Documentation Design Policy, User Guide versus FAQ.
James Cameron, 9th November 2001.
There are two primary documents in this project, the User Guide and
the FAQ. They serve different purposes.
The User Guide
- is the FreeTDS 'product' documentation,
- is specific to each release,
- is included in the release, and on the FreeTDS web site,
- is structured as a HOWTO, or a list of steps, to get the software working.
The FAQ
- is the FreeTDS Mailing List documentation,
- is FreeTDS release independent,
- is on the FreeTDS web site,
- is structured as a list of questions.
The risks we need to address are:
- duplication of content, increasing cost of maintenance,
- conflicts between the documents, causing mail traffic,
- outdated content is left present, causing mail traffic,
- insufficient content, causing mail traffic,
- too much content and too little indexing, causing mail traffic.
So some policy suggestions ...
The FAQ should not duplicate content found in the User Guide, and
vice versa. If they have access to the FAQ, they can read the User
Guide.

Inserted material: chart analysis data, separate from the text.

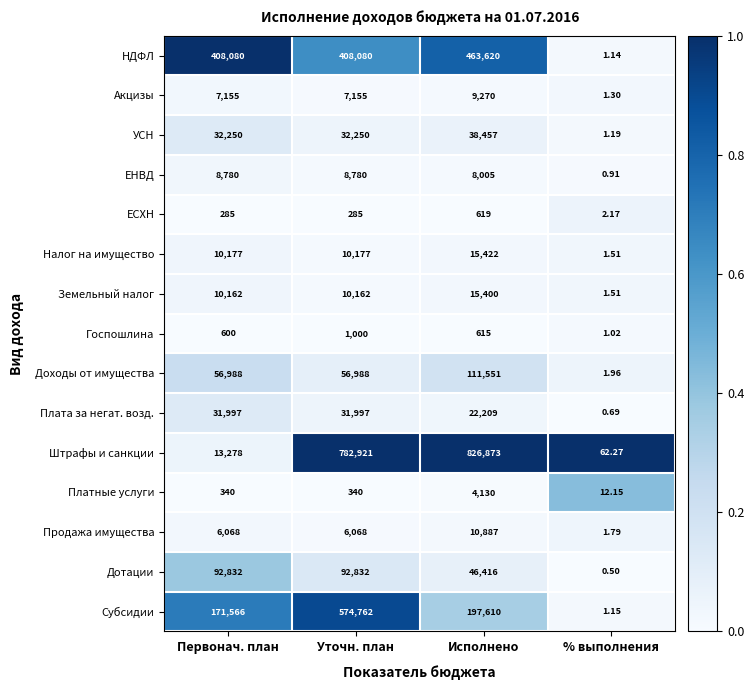

How many series are shown in this chart?

15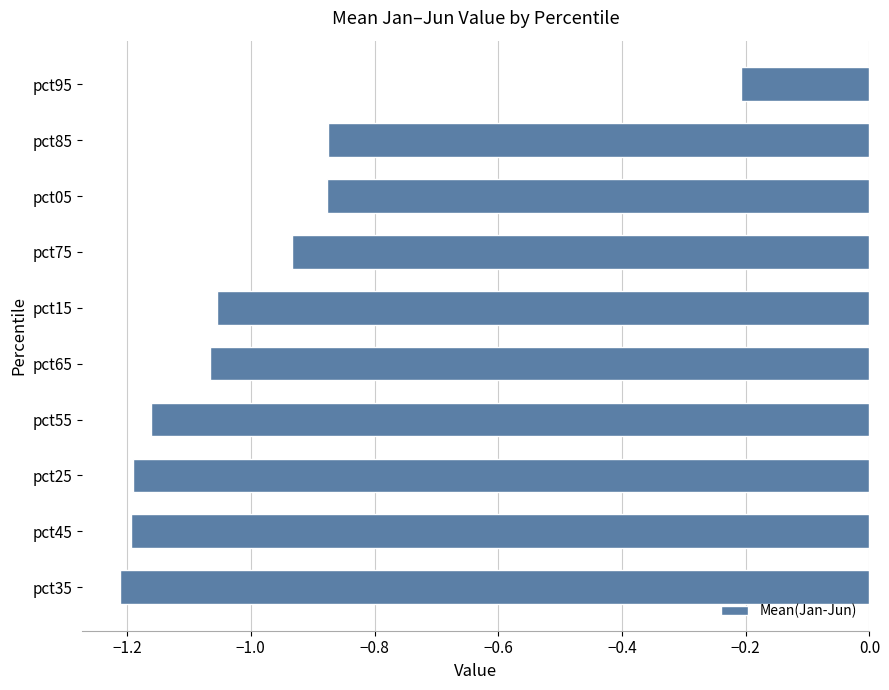

What is the difference between the second highest and minimum values?

0.3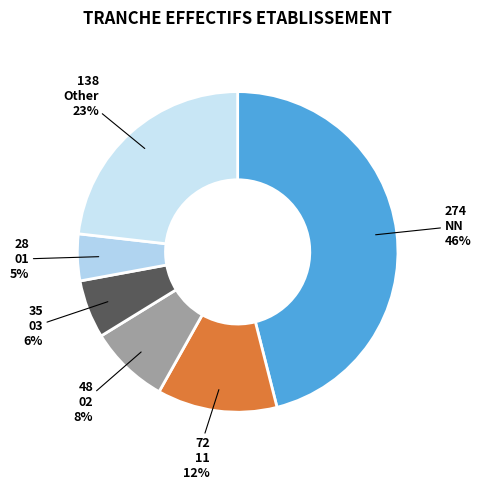

To the nearest percent, what is the average slice percentage?

17%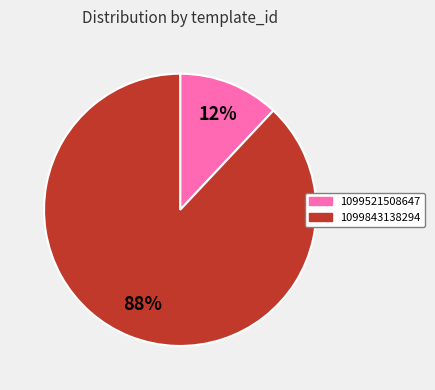

Which has a higher value, 1099843138294 or 1099521508647?

1099843138294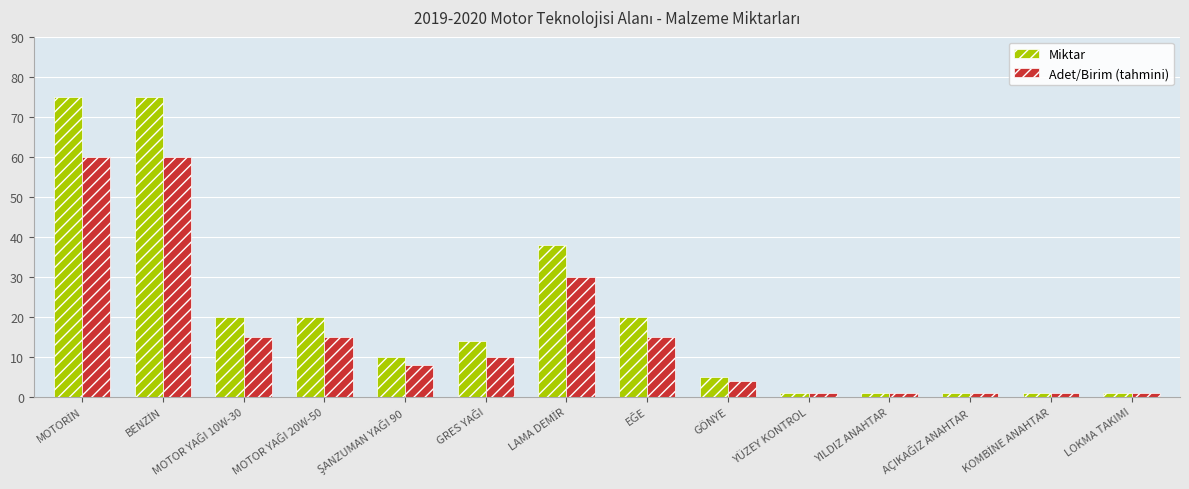

What is the label of the 9th bar from the left?

GÖNYE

If they have access to the User Guide, they shouldn't need the
FAQ, unless they hit a defect.
To avoid duplication, the FAQ should point to the User Guide to
address specific questions, unless the User Guide hasn't got the
answer.
The User Guide should only point to the FAQ base URL, and should never
need to point to specific FAQ content.
New content between releases should first go into the FAQ in CVS,
with an effective date and FreeTDS version number. The FAQ maintainer
will then transfer this to the FreeTDS web site. This new content
for the FAQ may breed code changes, or new content for the User
Guide.
New content for the next release should be inserted into the User
Guide in CVS. Once the User Guide is released (by nature of a FreeTDS
release), old FAQ entries should be reviewed.